### Page-level text extractions
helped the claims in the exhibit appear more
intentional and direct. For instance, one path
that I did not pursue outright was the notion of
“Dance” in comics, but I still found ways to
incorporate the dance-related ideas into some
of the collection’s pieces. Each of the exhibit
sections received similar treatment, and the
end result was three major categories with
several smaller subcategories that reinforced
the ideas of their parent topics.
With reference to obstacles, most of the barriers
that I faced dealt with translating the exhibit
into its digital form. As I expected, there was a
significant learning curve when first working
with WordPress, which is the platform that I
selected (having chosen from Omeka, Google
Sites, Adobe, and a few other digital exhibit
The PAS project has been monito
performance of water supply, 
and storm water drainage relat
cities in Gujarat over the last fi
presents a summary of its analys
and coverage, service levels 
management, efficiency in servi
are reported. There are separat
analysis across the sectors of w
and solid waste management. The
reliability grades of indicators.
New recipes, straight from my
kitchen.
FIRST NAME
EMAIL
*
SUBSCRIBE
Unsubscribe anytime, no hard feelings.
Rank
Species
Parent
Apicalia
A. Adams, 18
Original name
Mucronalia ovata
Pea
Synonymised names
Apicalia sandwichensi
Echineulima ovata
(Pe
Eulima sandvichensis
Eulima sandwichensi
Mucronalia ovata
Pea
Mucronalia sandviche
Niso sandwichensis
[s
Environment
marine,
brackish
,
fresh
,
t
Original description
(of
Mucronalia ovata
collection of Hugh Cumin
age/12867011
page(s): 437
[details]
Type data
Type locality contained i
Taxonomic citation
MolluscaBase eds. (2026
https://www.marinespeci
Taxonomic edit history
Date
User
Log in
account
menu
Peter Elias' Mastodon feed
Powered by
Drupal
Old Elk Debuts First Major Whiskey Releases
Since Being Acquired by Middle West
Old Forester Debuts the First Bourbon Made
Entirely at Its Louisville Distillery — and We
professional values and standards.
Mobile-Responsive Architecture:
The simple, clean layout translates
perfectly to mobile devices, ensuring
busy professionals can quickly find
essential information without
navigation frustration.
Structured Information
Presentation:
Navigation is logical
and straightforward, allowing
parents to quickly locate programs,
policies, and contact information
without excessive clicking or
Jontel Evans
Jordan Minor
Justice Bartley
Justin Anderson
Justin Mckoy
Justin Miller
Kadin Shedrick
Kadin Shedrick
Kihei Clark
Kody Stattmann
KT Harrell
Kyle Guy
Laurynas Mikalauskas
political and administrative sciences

### Your instructions
The records are to be retyped exactly. No line may be skipped.

### Reply
helped the claims in the exhibit appear more
intentional and direct. For instance, one path
that I did not pursue outright was the notion of
“Dance” in comics, but I still found ways to
incorporate the dance-related ideas into some
of the collection’s pieces. Each of the exhibit
sections received similar treatment, and the
end result was three major categories with
several smaller subcategories that reinforced
the ideas of their parent topics.
With reference to obstacles, most of the barriers
that I faced dealt with translating the exhibit
into its digital form. As I expected, there was a
significant learning curve when first working
with WordPress, which is the platform that I
selected (having chosen from Omeka, Google
Sites, Adobe, and a few other digital exhibit
The PAS project has been monito
performance of water supply, 
and storm water drainage relat
cities in Gujarat over the last fi
presents a summary of its analys
and coverage, service levels 
management, efficiency in servi
are reported. There are separat
analysis across the sectors of w
and solid waste management. The
reliability grades of indicators.
New recipes, straight from my
kitchen.
FIRST NAME
EMAIL
*
SUBSCRIBE
Unsubscribe anytime, no hard feelings.
Rank
Species
Parent
Apicalia
A. Adams, 18
Original name
Mucronalia ovata
Pea
Synonymised names
Apicalia sandwichensi
Echineulima ovata
(Pe
Eulima sandvichensis
Eulima sandwichensi
Mucronalia ovata
Pea
Mucronalia sandviche
Niso sandwichensis
[s
Environment
marine,
brackish
,
fresh
,
t
Original description
(of
Mucronalia ovata
collection of Hugh Cumin
age/12867011
page(s): 437
[details]
Type data
Type locality contained i
Taxonomic citation
MolluscaBase eds. (2026
https://www.marinespeci
Taxonomic edit history
Date
User
Log in
account
menu
Peter Elias' Mastodon feed
Powered by
Drupal
Old Elk Debuts First Major Whiskey Releases
Since Being Acquired by Middle West
Old Forester Debuts the First Bourbon Made
Entirely at Its Louisville Distillery — and We
professional values and standards.
Mobile-Responsive Architecture:
The simple, clean layout translates
perfectly to mobile devices, ensuring
busy professionals can quickly find
essential information without
navigation frustration.
Structured Information
Presentation:
Navigation is logical
and straightforward, allowing
parents to quickly locate programs,
policies, and contact information
without excessive clicking or
Jontel Evans
Jordan Minor
Justice Bartley
Justin Anderson
Justin Mckoy
Justin Miller
Kadin Shedrick
Kadin Shedrick
Kihei Clark
Kody Stattmann
KT Harrell
Kyle Guy
Laurynas Mikalauskas
political and administrative sciences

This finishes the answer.